How to complete this task. Every record is to be copied unchanged, except that its pictures are removed.

Extracted data.
◇ ◇ ◇ ◇ ◇ ◇ ◇

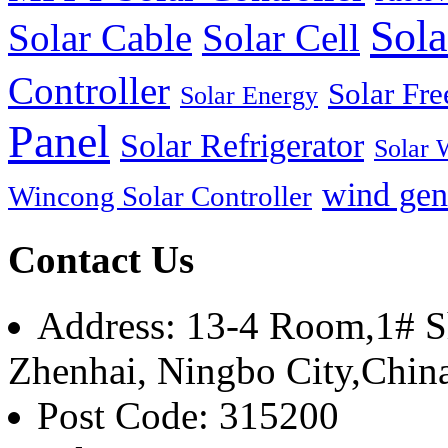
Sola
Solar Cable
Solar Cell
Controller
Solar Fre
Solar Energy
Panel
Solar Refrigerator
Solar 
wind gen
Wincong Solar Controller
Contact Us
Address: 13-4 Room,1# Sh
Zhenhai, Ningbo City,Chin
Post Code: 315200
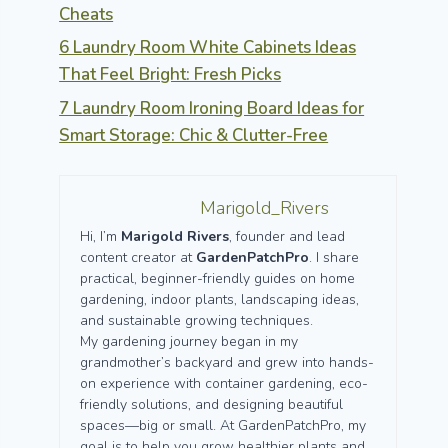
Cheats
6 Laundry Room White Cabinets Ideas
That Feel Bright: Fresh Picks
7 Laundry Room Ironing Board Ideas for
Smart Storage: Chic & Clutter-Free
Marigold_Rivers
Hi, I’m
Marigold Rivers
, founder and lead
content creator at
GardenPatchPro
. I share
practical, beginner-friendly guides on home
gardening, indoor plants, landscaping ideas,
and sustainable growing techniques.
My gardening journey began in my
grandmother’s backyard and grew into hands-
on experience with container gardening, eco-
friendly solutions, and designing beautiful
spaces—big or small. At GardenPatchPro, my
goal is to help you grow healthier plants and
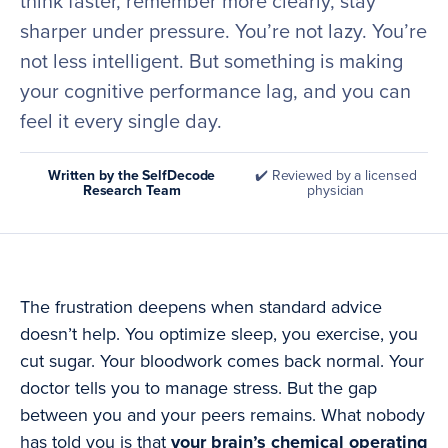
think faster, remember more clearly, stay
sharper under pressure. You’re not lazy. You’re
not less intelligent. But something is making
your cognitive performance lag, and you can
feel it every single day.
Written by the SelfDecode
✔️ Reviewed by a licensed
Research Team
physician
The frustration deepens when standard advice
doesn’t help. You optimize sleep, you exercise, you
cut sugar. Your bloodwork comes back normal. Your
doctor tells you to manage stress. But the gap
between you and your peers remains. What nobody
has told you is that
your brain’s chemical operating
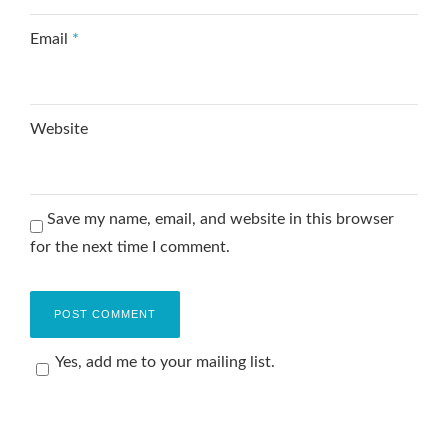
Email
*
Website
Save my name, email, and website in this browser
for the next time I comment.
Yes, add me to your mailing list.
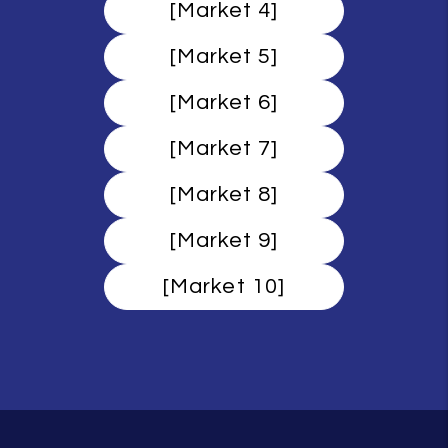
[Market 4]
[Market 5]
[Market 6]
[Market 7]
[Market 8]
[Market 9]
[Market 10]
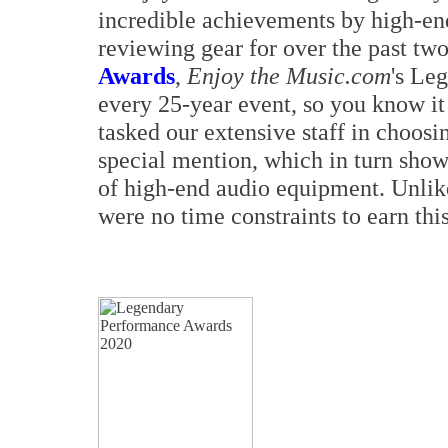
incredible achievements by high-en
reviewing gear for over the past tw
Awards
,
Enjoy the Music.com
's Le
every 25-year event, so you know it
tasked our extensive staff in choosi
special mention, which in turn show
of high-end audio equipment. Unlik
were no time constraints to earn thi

◇ ◇ ◇ ◇ ◇ ◇ ◇

Expected answer.
Sola
Solar Cable
Solar Cell
Controller
Solar Fre
Solar Energy
Panel
Solar Refrigerator
Solar 
wind gen
Wincong Solar Controller
Contact Us
Address: 13-4 Room,1# Sh
Zhenhai, Ningbo City,Chin
Post Code: 315200
Cheats
6 Laundry Room White Cabinets Ideas
That Feel Bright: Fresh Picks
7 Laundry Room Ironing Board Ideas for
Smart Storage: Chic & Clutter-Free
Marigold_Rivers
Hi, I’m
Marigold Rivers
, founder and lead
content creator at
GardenPatchPro
. I share
practical, beginner-friendly guides on home
gardening, indoor plants, landscaping ideas,
and sustainable growing techniques.
My gardening journey began in my
grandmother’s backyard and grew into hands-
on experience with container gardening, eco-
friendly solutions, and designing beautiful
spaces—big or small. At GardenPatchPro, my
goal is to help you grow healthier plants and
think faster, remember more clearly, stay
sharper under pressure. You’re not lazy. You’re
not less intelligent. But something is making
your cognitive performance lag, and you can
feel it every single day.
Written by the SelfDecode
✔️ Reviewed by a licensed
Research Team
physician
The frustration deepens when standard advice
doesn’t help. You optimize sleep, you exercise, you
cut sugar. Your bloodwork comes back normal. Your
doctor tells you to manage stress. But the gap
between you and your peers remains. What nobody
has told you is that
your brain’s chemical operating
Email
*
Website
Save my name, email, and website in this browser
for the next time I comment.
Yes, add me to your mailing list.
[Market 4]
[Market 5]
[Market 6]
[Market 7]
[Market 8]
[Market 9]
[Market 10]
incredible achievements by high-en
reviewing gear for over the past tw
Awards
,
Enjoy the Music.com
's Le
every 25-year event, so you know it
tasked our extensive staff in choosi
special mention, which in turn show
of high-end audio equipment. Unlik
were no time constraints to earn thi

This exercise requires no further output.